We performed a retrospective cohort study of mRCC patients diagnosed with BM. Patients were grouped as having either metachronous BM (ie, ≥ 3 months from mRCC diagnosis) or synchronous BM (ie, < 3 months from mRCC diagnosis). Details of patient demographics, BM, systemic therapy, and outcomes were extracted. Statistical analysis comprised chi-square tests, analysis of variance, and Kaplan-Meier method to characterize survival outcomes.
Seventy-four patients were identified (40 at ≥ 3 months from mRCC diagnosis and 34 at < 3 months from mRCC diagnosis) of which 72 (97%) received local therapy for their BM. Median (interquartile range [IQR]) duration while first line treatment was longer at 7.8 (3.6-17.0) versus 5.1 (3.3-12.6) in patients with metachronous BM versus patients with synchronous BM (P = 0.6), respectively. After BM diagnosis, the metachronous BM cohort continued to receive the same systemic therapy for a median (IQR) duration of 1.9 (0.4-5.5) months, with eventual change most commonly the result of extracranial disease progression. Median (IQR) OS from mRCC diagnosis favored metachronous BM patients versus synchronous BM patients, at 64.2 (31.4-not yet reached) versus 22.4 (9.7-34.1) months (P = .003), respectively. However, this was not significantly different from the time of BM diagnosis, with median (IQR) survival of 20.6 (9.2-31.2) versus 15.7 (11.6-not yet reached) months (P = .95), respectively.

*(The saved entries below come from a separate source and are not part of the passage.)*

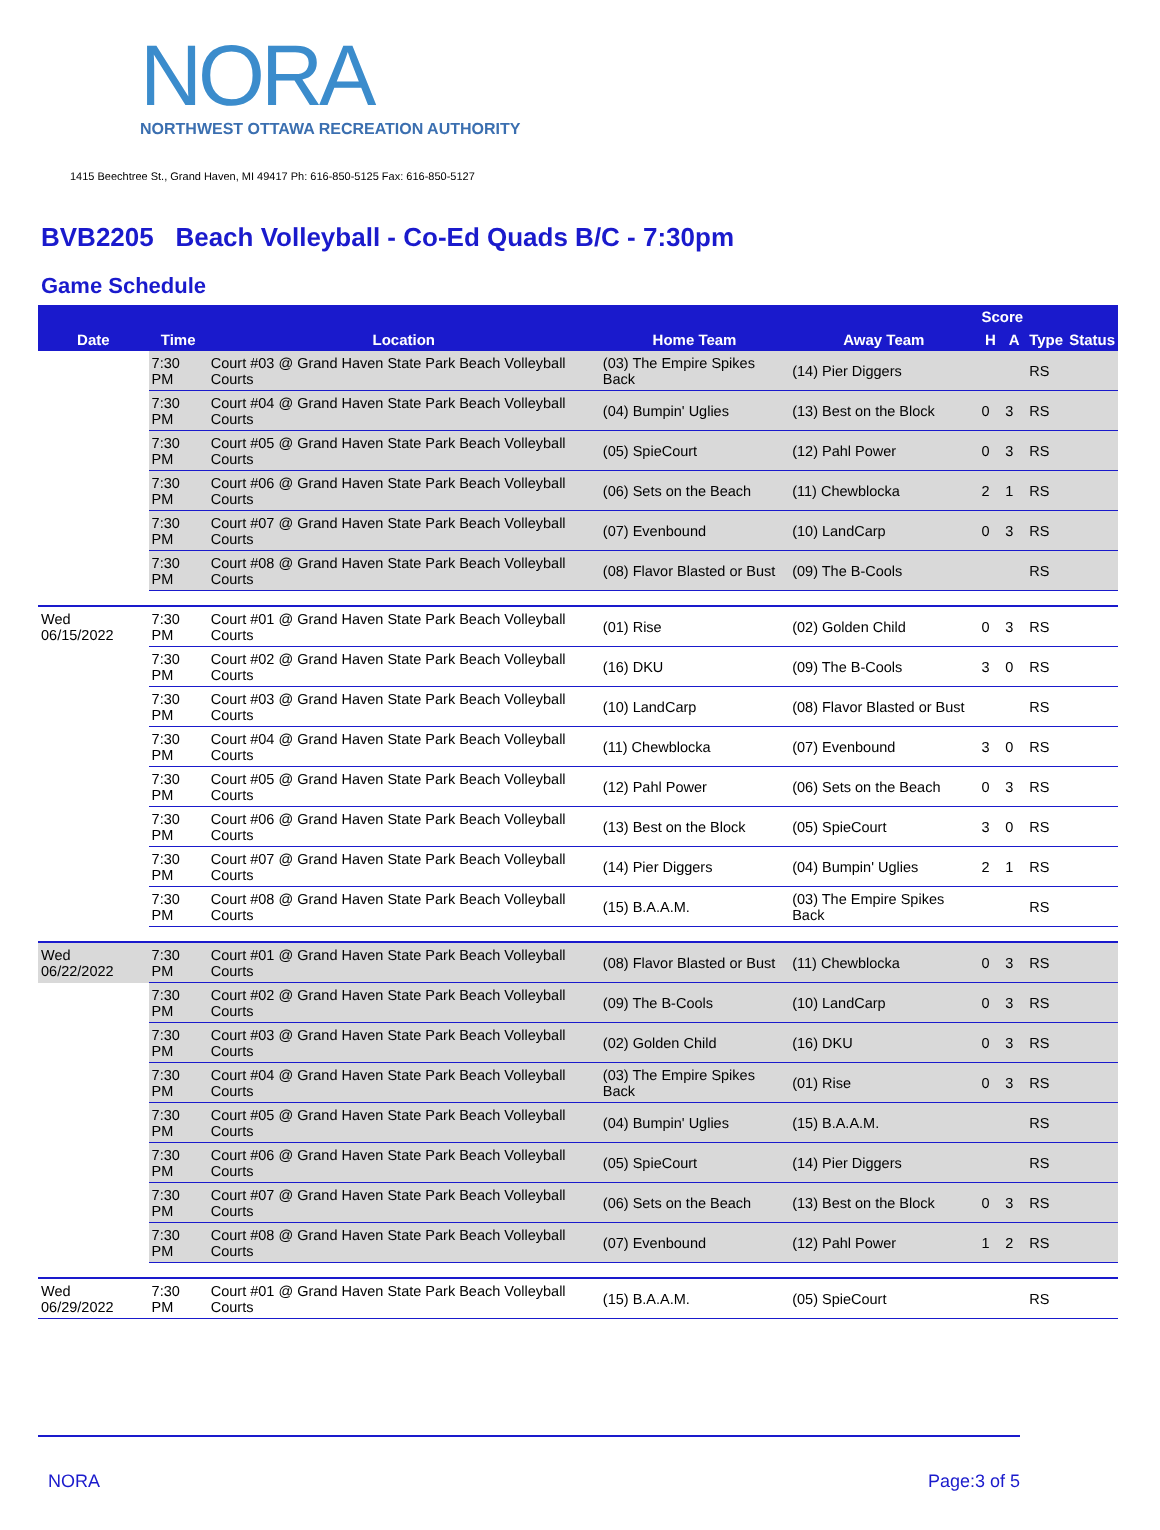NORA
NORTHWEST OTTAWA RECREATION AUTHORITY
1415 Beechtree St., Grand Haven, MI 49417 Ph: 616-850-5125 Fax: 616-850-5127
BVB2205 Beach Volleyball - Co-Ed Quads B/C - 7:30pm
Game Schedule
| | | | | | Score | | | |
| --- | --- | --- | --- | --- | --- | --- | --- | --- |
| Date | Time | Location | Home Team | Away Team | H | A | Type | Status |
| | 7:30 PM | Court #03 @ Grand Haven State Park Beach Volleyball Courts | (03) The Empire Spikes Back | (14) Pier Diggers | | | RS | |
| | 7:30 PM | Court #04 @ Grand Haven State Park Beach Volleyball Courts | (04) Bumpin' Uglies | (13) Best on the Block | 0 | 3 | RS | |
| | 7:30 PM | Court #05 @ Grand Haven State Park Beach Volleyball Courts | (05) SpieCourt | (12) Pahl Power | 0 | 3 | RS | |
| | 7:30 PM | Court #06 @ Grand Haven State Park Beach Volleyball Courts | (06) Sets on the Beach | (11) Chewblocka | 2 | 1 | RS | |
| | 7:30 PM | Court #07 @ Grand Haven State Park Beach Volleyball Courts | (07) Evenbound | (10) LandCarp | 0 | 3 | RS | |
| | 7:30 PM | Court #08 @ Grand Haven State Park Beach Volleyball Courts | (08) Flavor Blasted or Bust | (09) The B-Cools | | | RS | |
| Wed 06/15/2022 | 7:30 PM | Court #01 @ Grand Haven State Park Beach Volleyball Courts | (01) Rise | (02) Golden Child | 0 | 3 | RS | |
| | 7:30 PM | Court #02 @ Grand Haven State Park Beach Volleyball Courts | (16) DKU | (09) The B-Cools | 3 | 0 | RS | |
| | 7:30 PM | Court #03 @ Grand Haven State Park Beach Volleyball Courts | (10) LandCarp | (08) Flavor Blasted or Bust | | | RS | |
| | 7:30 PM | Court #04 @ Grand Haven State Park Beach Volleyball Courts | (11) Chewblocka | (07) Evenbound | 3 | 0 | RS | |
| | 7:30 PM | Court #05 @ Grand Haven State Park Beach Volleyball Courts | (12) Pahl Power | (06) Sets on the Beach | 0 | 3 | RS | |
| | 7:30 PM | Court #06 @ Grand Haven State Park Beach Volleyball Courts | (13) Best on the Block | (05) SpieCourt | 3 | 0 | RS | |
| | 7:30 PM | Court #07 @ Grand Haven State Park Beach Volleyball Courts | (14) Pier Diggers | (04) Bumpin' Uglies | 2 | 1 | RS | |
| | 7:30 PM | Court #08 @ Grand Haven State Park Beach Volleyball Courts | (15) B.A.A.M. | (03) The Empire Spikes Back | | | RS | |
| Wed 06/22/2022 | 7:30 PM | Court #01 @ Grand Haven State Park Beach Volleyball Courts | (08) Flavor Blasted or Bust | (11) Chewblocka | 0 | 3 | RS | |
| | 7:30 PM | Court #02 @ Grand Haven State Park Beach Volleyball Courts | (09) The B-Cools | (10) LandCarp | 0 | 3 | RS | |
| | 7:30 PM | Court #03 @ Grand Haven State Park Beach Volleyball Courts | (02) Golden Child | (16) DKU | 0 | 3 | RS | |
| | 7:30 PM | Court #04 @ Grand Haven State Park Beach Volleyball Courts | (03) The Empire Spikes Back | (01) Rise | 0 | 3 | RS | |
| | 7:30 PM | Court #05 @ Grand Haven State Park Beach Volleyball Courts | (04) Bumpin' Uglies | (15) B.A.A.M. | | | RS | |
| | 7:30 PM | Court #06 @ Grand Haven State Park Beach Volleyball Courts | (05) SpieCourt | (14) Pier Diggers | | | RS | |
| | 7:30 PM | Court #07 @ Grand Haven State Park Beach Volleyball Courts | (06) Sets on the Beach | (13) Best on the Block | 0 | 3 | RS | |
| | 7:30 PM | Court #08 @ Grand Haven State Park Beach Volleyball Courts | (07) Evenbound | (12) Pahl Power | 1 | 2 | RS | |
| Wed 06/29/2022 | 7:30 PM | Court #01 @ Grand Haven State Park Beach Volleyball Courts | (15) B.A.A.M. | (05) SpieCourt | | | RS | |
NORA Page:3 of 5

Prolonged OS was found for mRCC patients with BM that presented either metachronously or synchronously. For patients diagnosed with metachronous BM, the development of BM may be an early sign of systemic therapy failure.
现代放射技术显著提高了颅内疾病控制和转移性肾细胞癌(mRCC)伴脑转移(BM)患者的总生存率(OS)。mRCC 伴 BM 患者接受系统治疗的影响仍未得到充分描述。
我们对 mRCC 伴 BM 患者进行了回顾性队列研究。将患者分为异时性 BM(即 mRCC 诊断后≥3 个月)或同时性 BM(即 mRCC 诊断后<3 个月)。提取患者人口统计学、BM、系统治疗和结局的详细信息。采用卡方检验、方差分析和 Kaplan-Meier 法进行统计分析,以描述生存结果。
共确定了 74 例患者(40 例 mRCC 诊断后≥3 个月,34 例 mRCC 诊断后<3 个月),其中 72 例(97%)接受了 BM 的局部治疗。异时性 BM 患者的一线治疗中位(四分位距 [IQR])持续时间为 7.8(3.6-17.0),同时性 BM 患者为 5.1(3.3-12.6)(P=0.6)。在 BM 诊断后,异时性 BM 组继续接受相同的系统治疗,中位(IQR)持续时间为 1.9(0.4-5.5)个月,最常见的改变是由于颅外疾病进展。从 mRCC 诊断开始,异时性 BM 患者的中位(IQR)OS 优于同时性 BM 患者,分别为 64.2(31.4-未达到)和 22.4(9.7-34.1)个月(P=0.003)。然而,这与 BM 诊断时的时间没有显著差异,中位(IQR)生存时间分别为 20.6(9.2-31.2)和 15.7(11.6-未达到)个月(P=0.95)。
mRCC 伴 BM 的患者,无论是异时性还是同时性 BM,其 OS 均延长。对于诊断为异时性 BM 的患者,BM 的发生可能是系统治疗失败的早期迹象。